RAID stands for Redundant Arrayof Independent Disks.
With RAID enabled on a storage system, you can connect two or more drives within the system so that they all function as one fast, large-capacity drive or organize multiple drives as one system drive used to automatically duplicate (or mirror) your data for real-time backups.
RAID 0 – PERFORMANCE
RAID 0 mode allows disk spreading across all drives in a RAID drive group.
RAID 0 does not provide data redundancy but provides the best performance of the existing RAID levels.
RAID 0 breaks data into smaller segments and spreads the data segments across each drive in the drive group.
RAID 1 – DATA PROTECTION
Makes the system work in data protection mode (also known as mirror mode or RAID 1) and the capacity is split in half.
Half the capacity is used to store your data and half is used for the duplicate copy.
If one drive fails, your data is protected because it has been duplicated.’

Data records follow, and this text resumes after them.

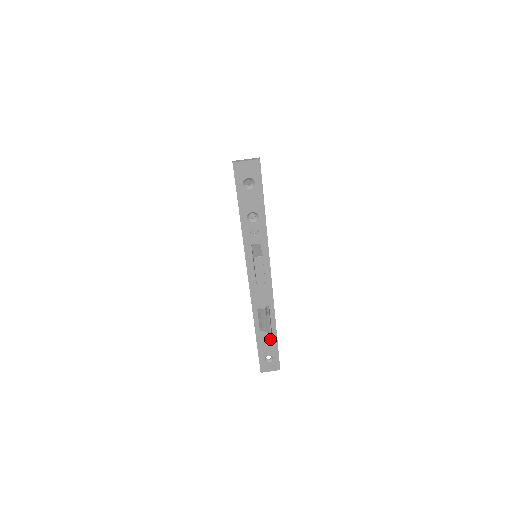
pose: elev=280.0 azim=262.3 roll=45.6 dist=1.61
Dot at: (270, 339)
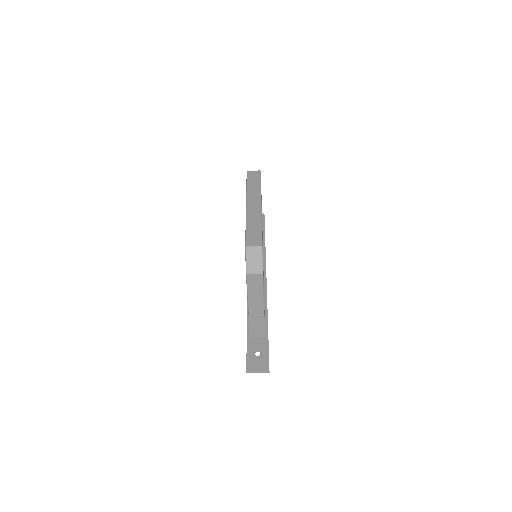
Dot at: occluded
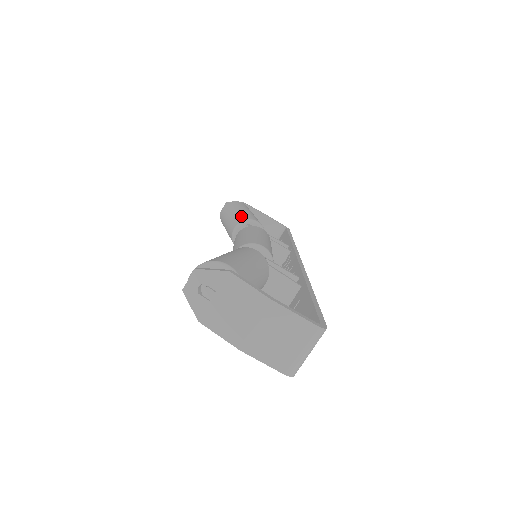
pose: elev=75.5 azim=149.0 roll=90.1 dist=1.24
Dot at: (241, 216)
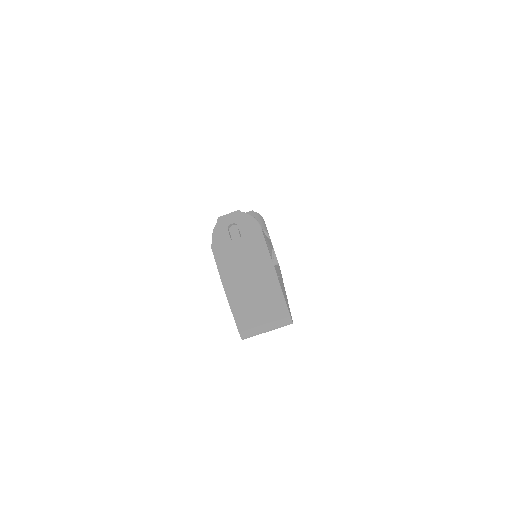
Dot at: (261, 225)
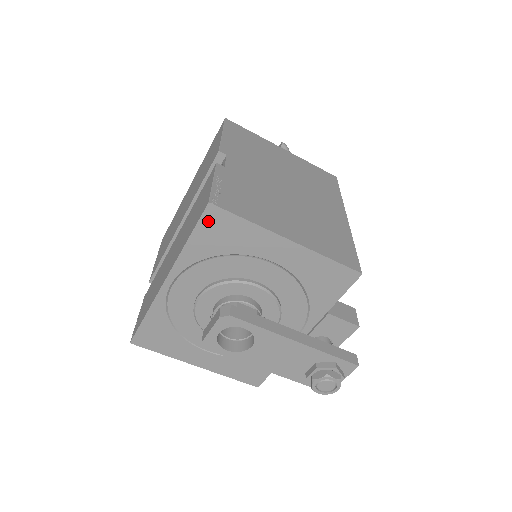
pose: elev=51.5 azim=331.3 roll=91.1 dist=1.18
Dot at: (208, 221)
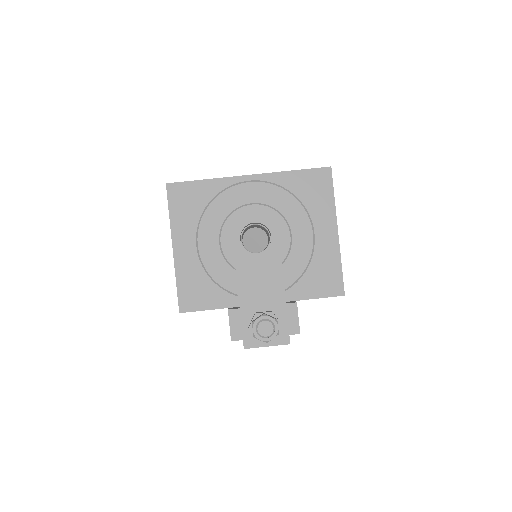
Dot at: (318, 174)
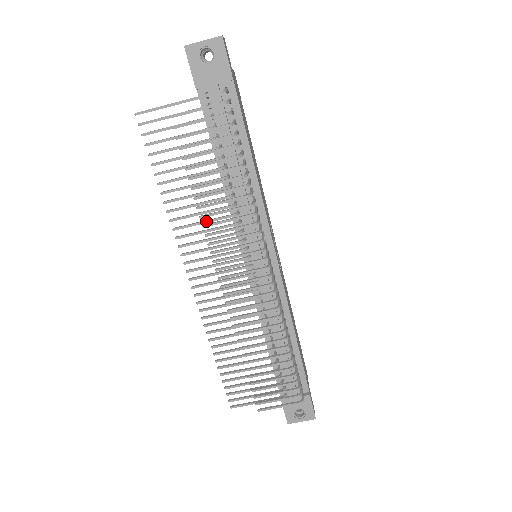
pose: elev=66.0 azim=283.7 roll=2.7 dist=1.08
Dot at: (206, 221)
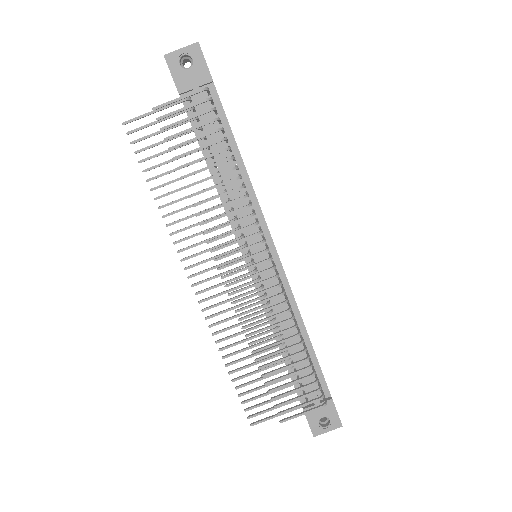
Dot at: (202, 221)
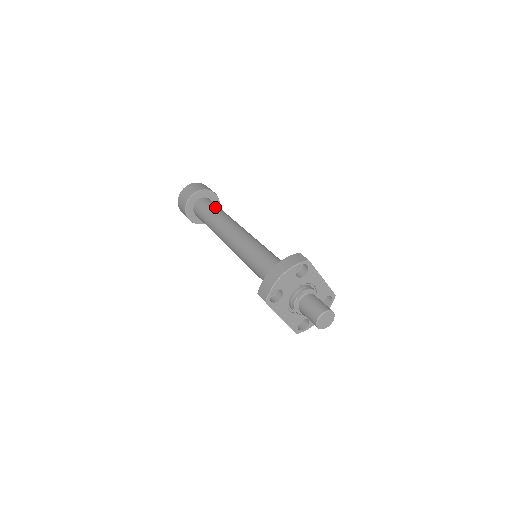
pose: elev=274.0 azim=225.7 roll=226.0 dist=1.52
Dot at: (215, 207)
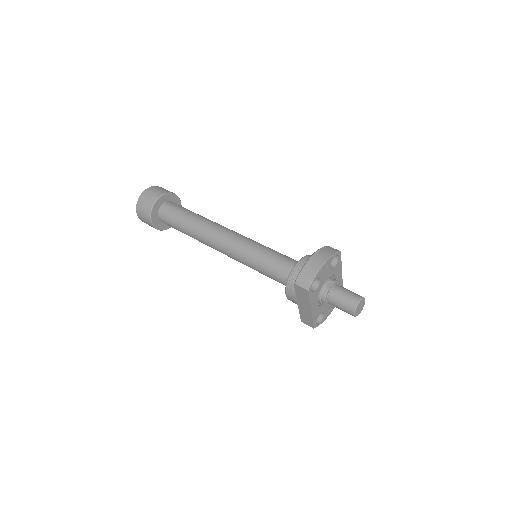
Dot at: (189, 210)
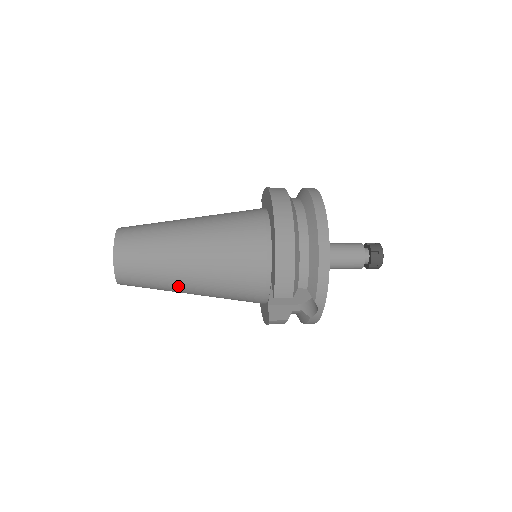
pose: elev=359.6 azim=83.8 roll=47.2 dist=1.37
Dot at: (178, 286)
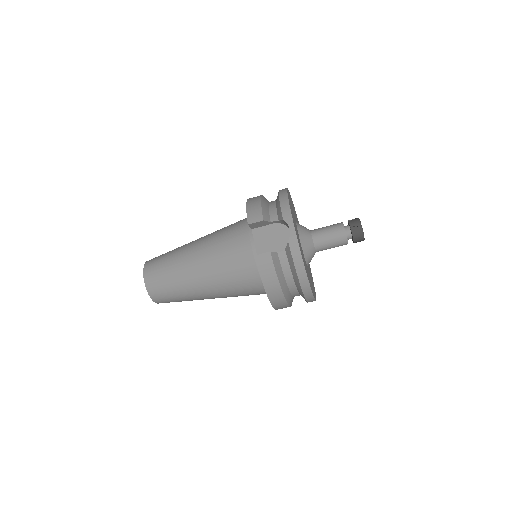
Dot at: (187, 268)
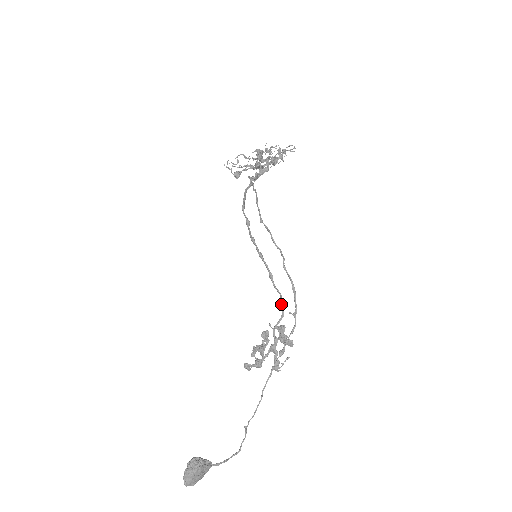
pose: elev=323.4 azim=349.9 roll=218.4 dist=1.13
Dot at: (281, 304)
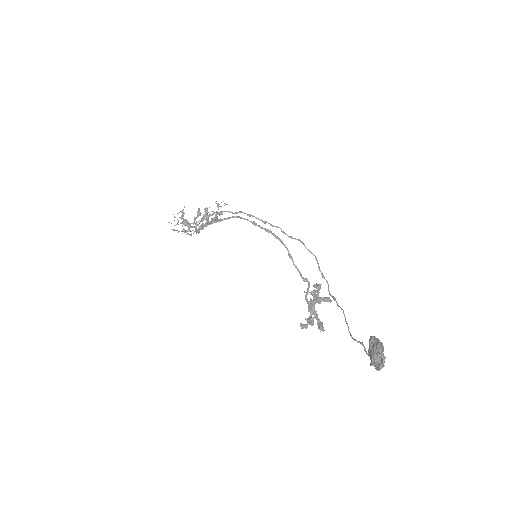
Dot at: occluded
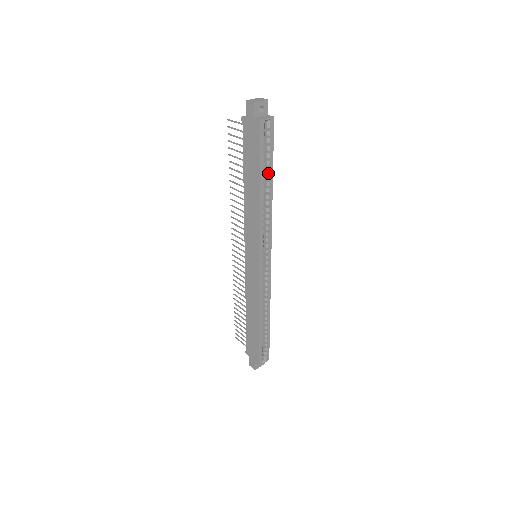
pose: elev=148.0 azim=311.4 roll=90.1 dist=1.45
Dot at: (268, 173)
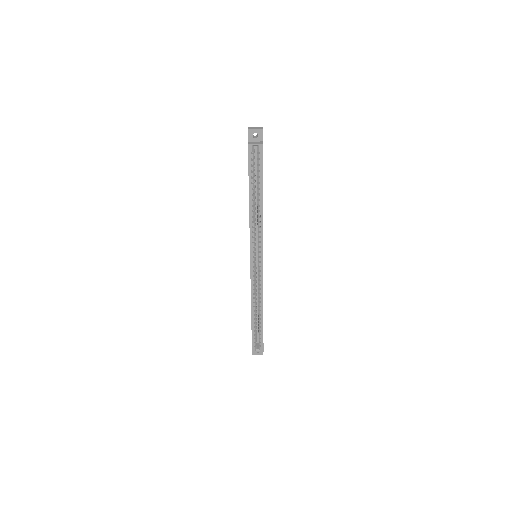
Dot at: (260, 189)
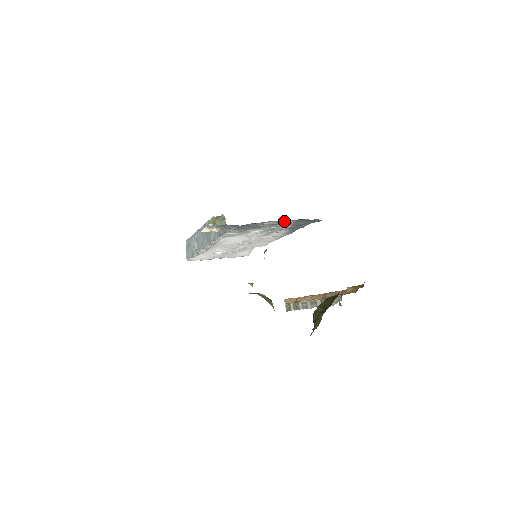
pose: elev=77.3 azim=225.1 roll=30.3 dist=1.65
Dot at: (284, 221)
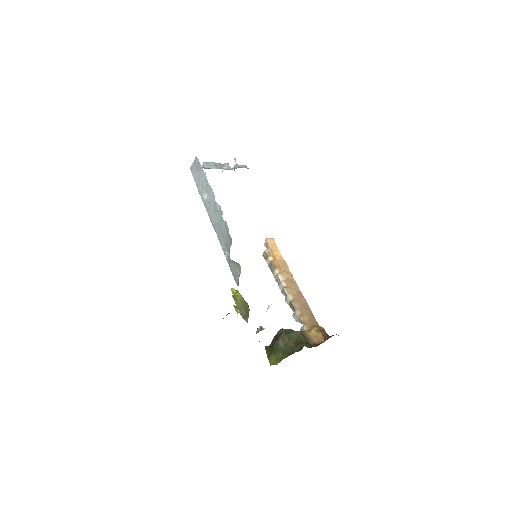
Dot at: occluded
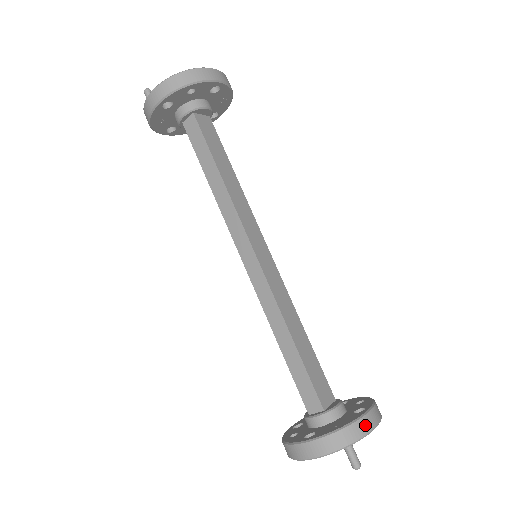
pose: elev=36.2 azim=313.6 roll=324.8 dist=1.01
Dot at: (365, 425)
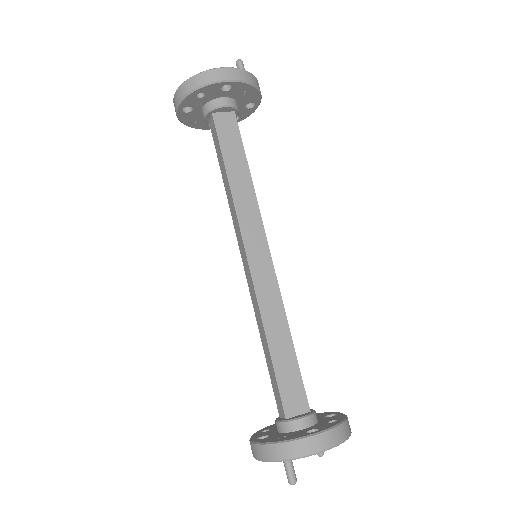
Dot at: (301, 448)
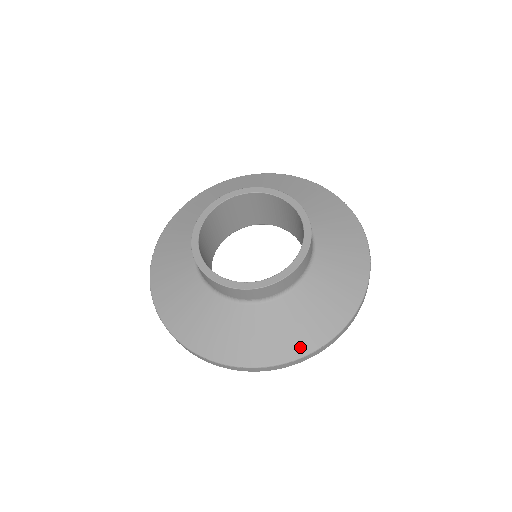
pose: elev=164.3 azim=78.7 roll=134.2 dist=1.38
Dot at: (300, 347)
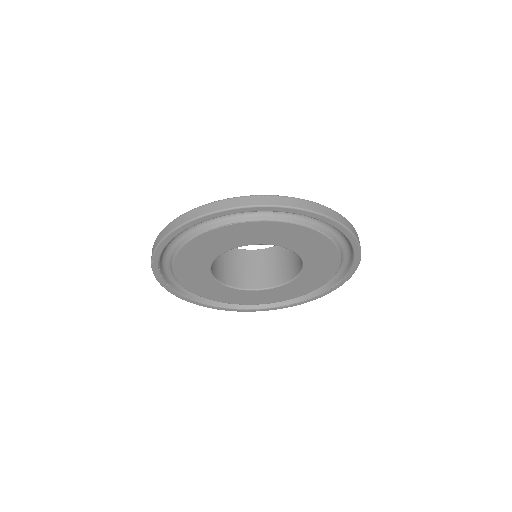
Dot at: occluded
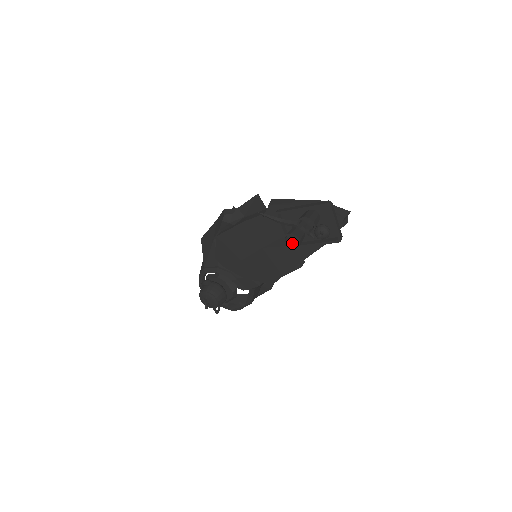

RAID 5 – DATA PROTECTION AND SPEED
In systems with three or four drives, we recommend that you set the system to RAID 5.
This gives you the best of both worlds: fast performance by spreading data across all drives; data protection by dedicating a quarter of each drive in a four-drive system to fault tolerance and leaving three-quarters of the system capacity for data storage.
RAID 10 – HIGH RELIABILITY AND PERFORMANCE
RAID 10 or RAID 1+0 provides very high I/O rates by spreading RAID 1 (mirrored) segments.
These RAID modes are great for business-critical database management solutions that require maximum performance and high fault tolerance.
Systems set to RAID 10 deliver half the total capacity of all drives in the array.
JBOD & SPANNING
JBOD is the use of one or more drives that are not in a RAID configuration but are managed as separate logical volumes.
Spanning is the linear combination of drives to form one large logical volume.
The advantage of using this mode is that you can add more drives without having to reformat the system.